Amy Whitaker et Nora Burnett Abrams (2023). The Story of NFTs: Artist, Technology, and Democracy. New York : Rizzoli Electa, 144 p.

Le livre The Story of NFTs, rédigé en anglais, ne peut passer sous silence. Dans un argumentaire divisé en six parties logiques, A. Whitaker (professeure à la New York University) et N. Burnett Abrams (directrice du Musée d’art contemporain de Denver) éclairent merveilleusement les premiers jalons d’une histoire en devenir. Elles font remonter l’histoire des NFT aux éphémères « wall-drawings » de Sol Lewitt qui, dès 1968, conférait des certificats d’authenticité de ses œuvres désinstallées, assurant ainsi leur longévité. Quarante années plus tard, en 2009, la chaîne de blocs Bitcoin est lancée ; en 2014, Kevin McCoy réalise le premier NFT ; en 2015, Vitalik Buterin lance la chaîne de blocs Ethereum et, depuis, l’efferves­cence n’a pas cessé. Elle se poursuivra. La vente de NFT, qui totalisait 4,6 millions de dollars en 2019, atteint 11,1 milliards de dollars en 2021.

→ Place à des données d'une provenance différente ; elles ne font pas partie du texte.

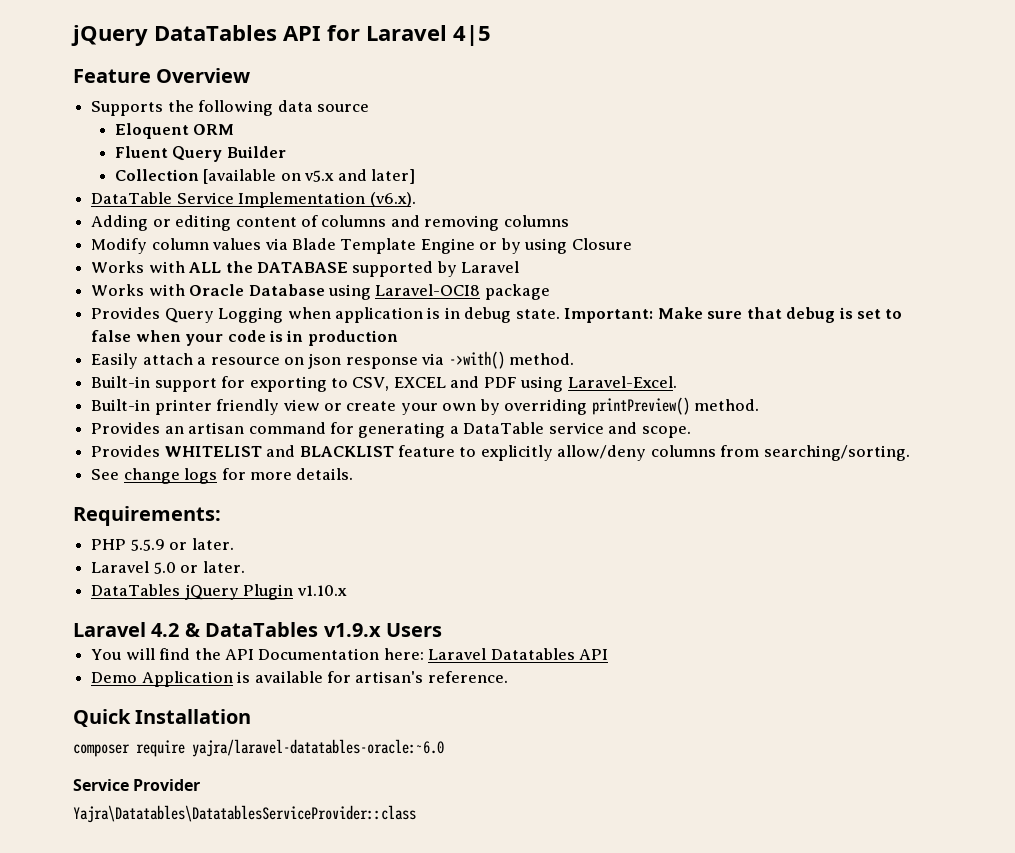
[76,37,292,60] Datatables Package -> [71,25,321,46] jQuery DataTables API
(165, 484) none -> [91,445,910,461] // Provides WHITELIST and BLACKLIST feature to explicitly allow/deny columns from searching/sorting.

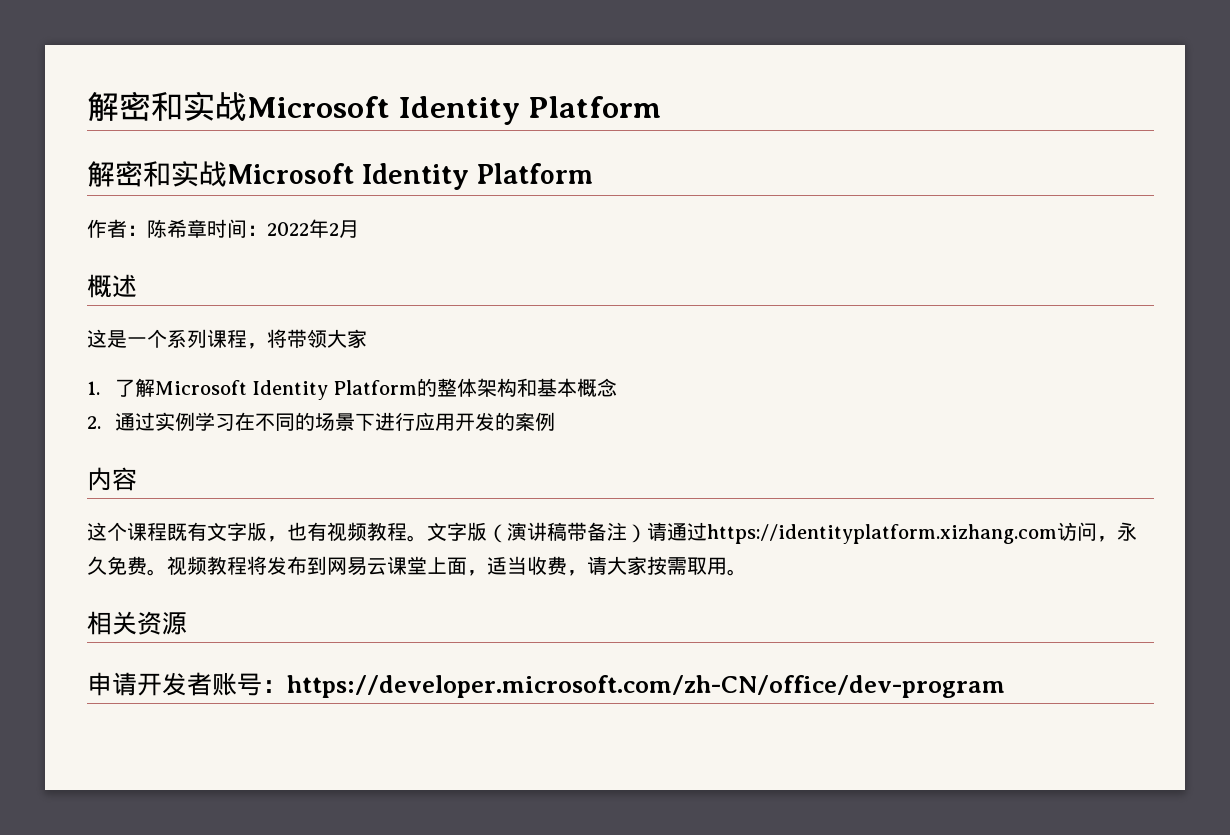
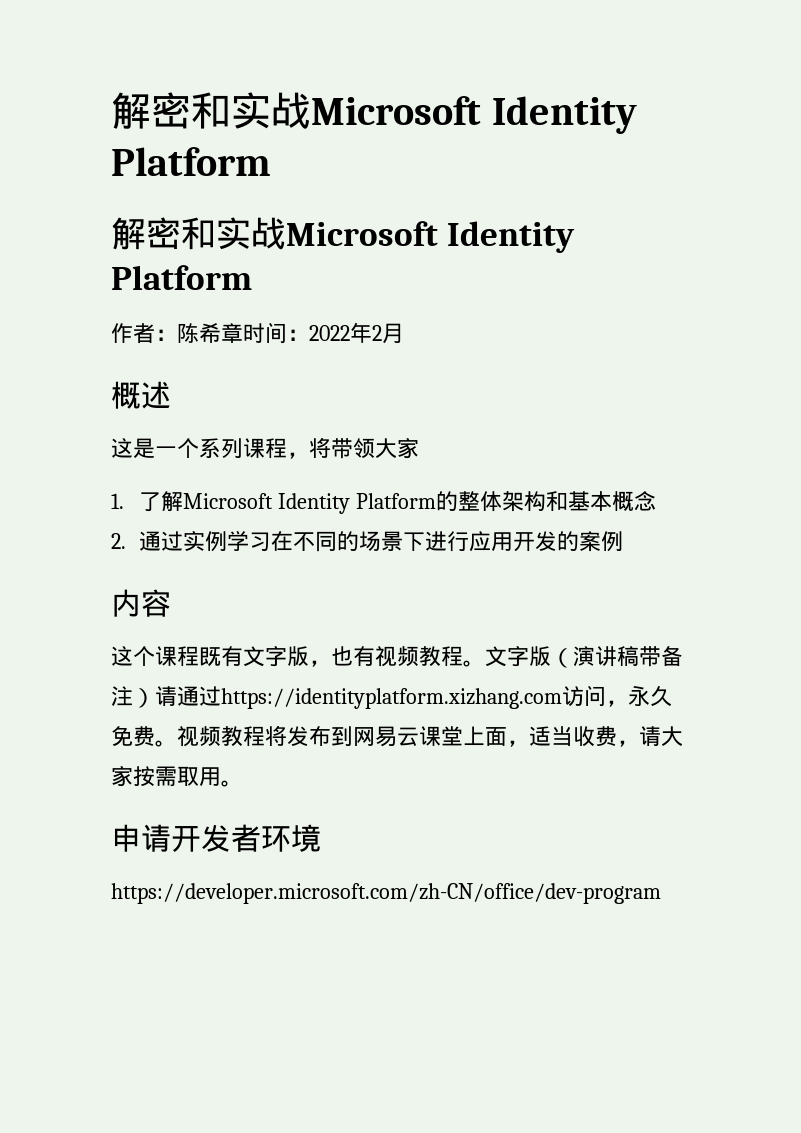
[87,611,187,635] // 相关资源 -> (243, 783) none
[212,672,287,696] 账号： -> [261,824,321,852] 环境 //

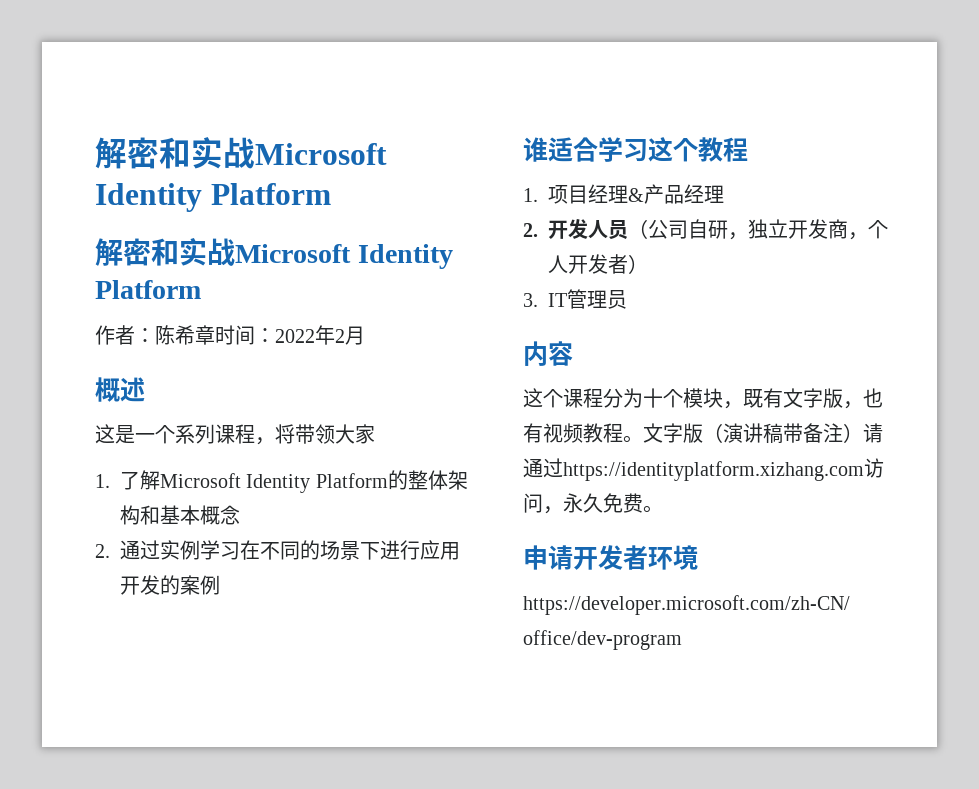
(624, 541) none -> [523,137,748,162] [523,184,724,204] [523,219,888,240] [548,254,648,274] [523,289,627,309] // 谁适合学习这个教程 // 1.项目经理&产品经理 // 2.开发人员（公司自研，独立开发商，个人开发者） // 3. IT管理员
(199, 656) none -> [603,388,743,409] 分为十个模块，
[177,725,683,747] [111,766,243,787] 视频教程将发布到网易云课堂上面，适当收费，请大家按需取用。 -> (663, 509) none

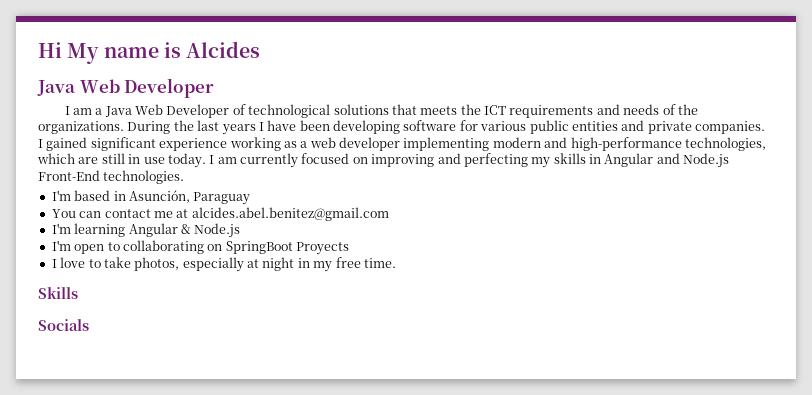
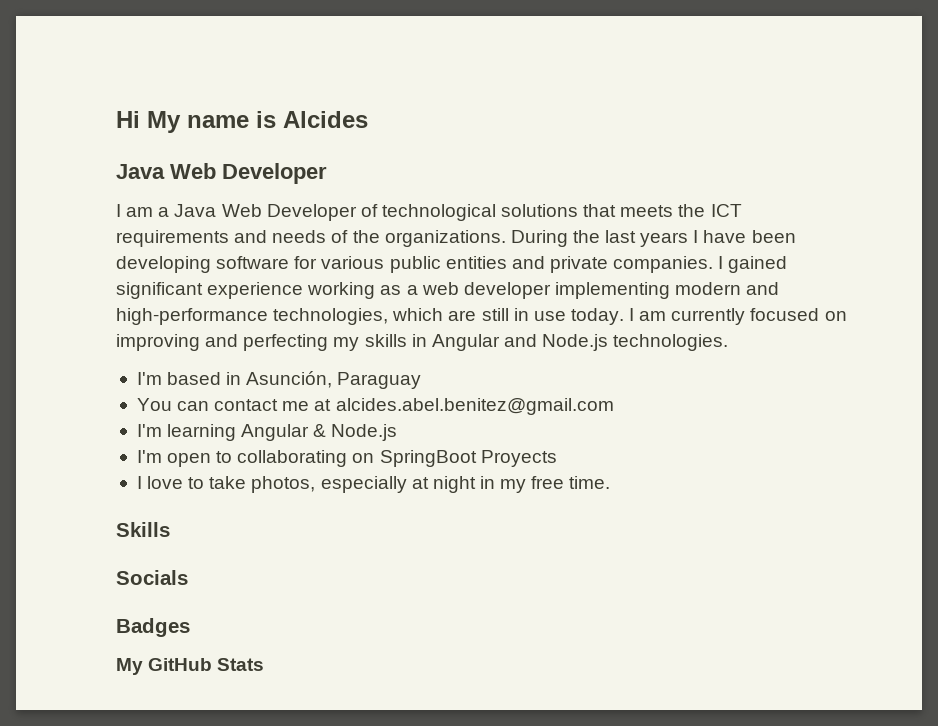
[38,170,100,181] Front-End -> (609, 342) none
(89, 325) none -> [116,618,190,637] [116,658,265,675] // Badges // My GitHub Stats

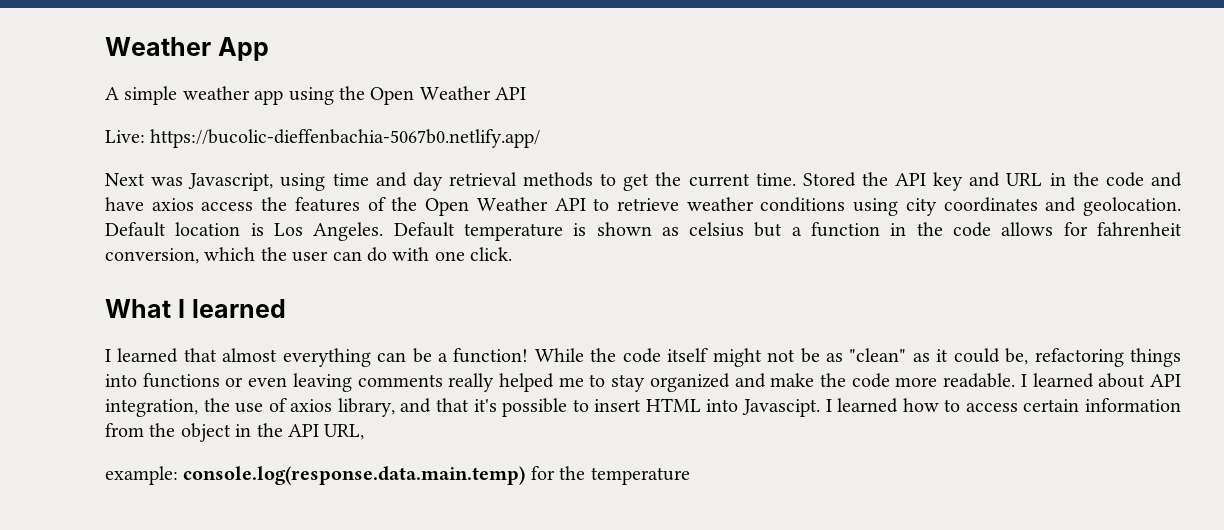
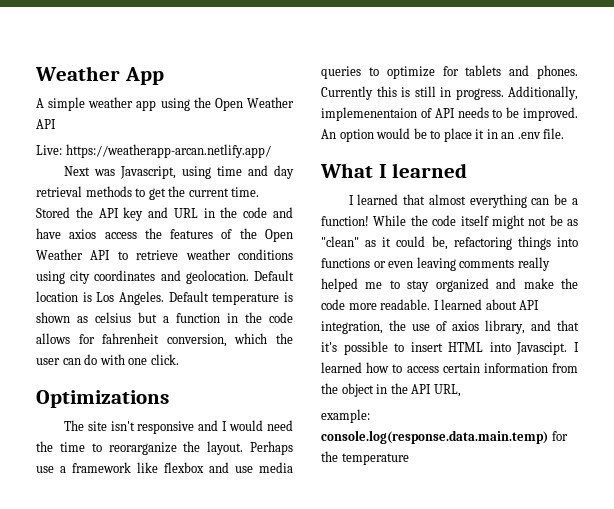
[150,129,541,148] https://bucolic-dieffenbachia-5067b0.netlify.app/ -> [65,144,271,158] https://weatherapp-arcan.netlify.app/
(513, 254) none -> [36,390,169,408] [63,420,294,434] [36,441,293,455] [36,462,293,473] [321,65,578,79] [321,86,578,100] [321,107,578,121] [321,128,565,142] // Optimizations // The site isn't responsive and I would need the time to reorarganize the layout. Perhaps use a framework like flexbox and use media queries to optimize for tablets and phones. Currently this is still in progress. Additionally, implemenentaion of API needs to be improved. An option would be to place it in an .env file.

Le livre est très bien illustré, avec des photos d’époque, d’œuvres de jadis, mais surtout d’efficaces tableaux synoptiques qui montrent très explicitement les implications de la production neftéenne. Le non-fongible semble n’offrir que des bienfaits à l’artiste visuel, ne serait-ce que le partage et la redistribution du pouvoir. Transparence, équité, inclusion, dédommagements, et de nouvelles structures économiques s’ouvrent enfin aux artistes si souvent lésés dans leurs droits.

Les autrices soulignent que les artistes, grâce au Web3, se retrouvent aussi dans des projets de collaboration et des pratiques communautaires. La chaîne de blocs, qui offre à la fois un système de gouvernance, un registre clair et transparent, et un dispositif de rassemblement aura des répercussions certaines sur « l’autorité centrale » de l’art (musées, galeries publiques, encanteurs, etc.), et ce potentiel de collaboration annonce de grands bouleversements pour les musées d’art. Les autrices du livre en font le présage, ne sachant aucunement où l’expérimentation NFT aboutira. Aujourd’hui, face à l’avènement des chaînes de blocs, tout est en questionnement dans le milieu muséal.

Le livre introduit également des hypothèses au sujet des grands enjeux associés aux œuvres NFT : les transactions, la réglementation, la protection de la vie privée, la sécurité, les redevances, et aussi la métamorphose de l’esthétique, sous l’effet d’artistes aux pratiques entièrement numériques, mais aussi d’artistes œuvrant avec des médiums plus conventionnels. Rappelons à cet effet les boîtes de soupe Campbell d’Andy Warhol, qui inspira Ways of Seeing à John Berger, écrit et publié en 1972. Quant à l’esthétique, les autrices augurent qu’il y aura une différence entre les œuvres NFT créées par des artistes natifs du numérique et celles créées par des artistes aventuriers, issus d’une formation plus traditionnelle – les beaux-arts. Bien que les marchés qui soutiennent ces différents types d’artistes semblent se rapprocher, la facilité avec laquelle chaque groupe occupe le domaine de l’autre reste délicate.

Le livre est réaliste, car il se termine sur le krach boursier des cryptomonnaies, qui aujourd’hui fluctuent. Il reste à voir comment le marché des NFT se développera, ce pourquoi ce livre est truffé de questions qui demeurent en suspens.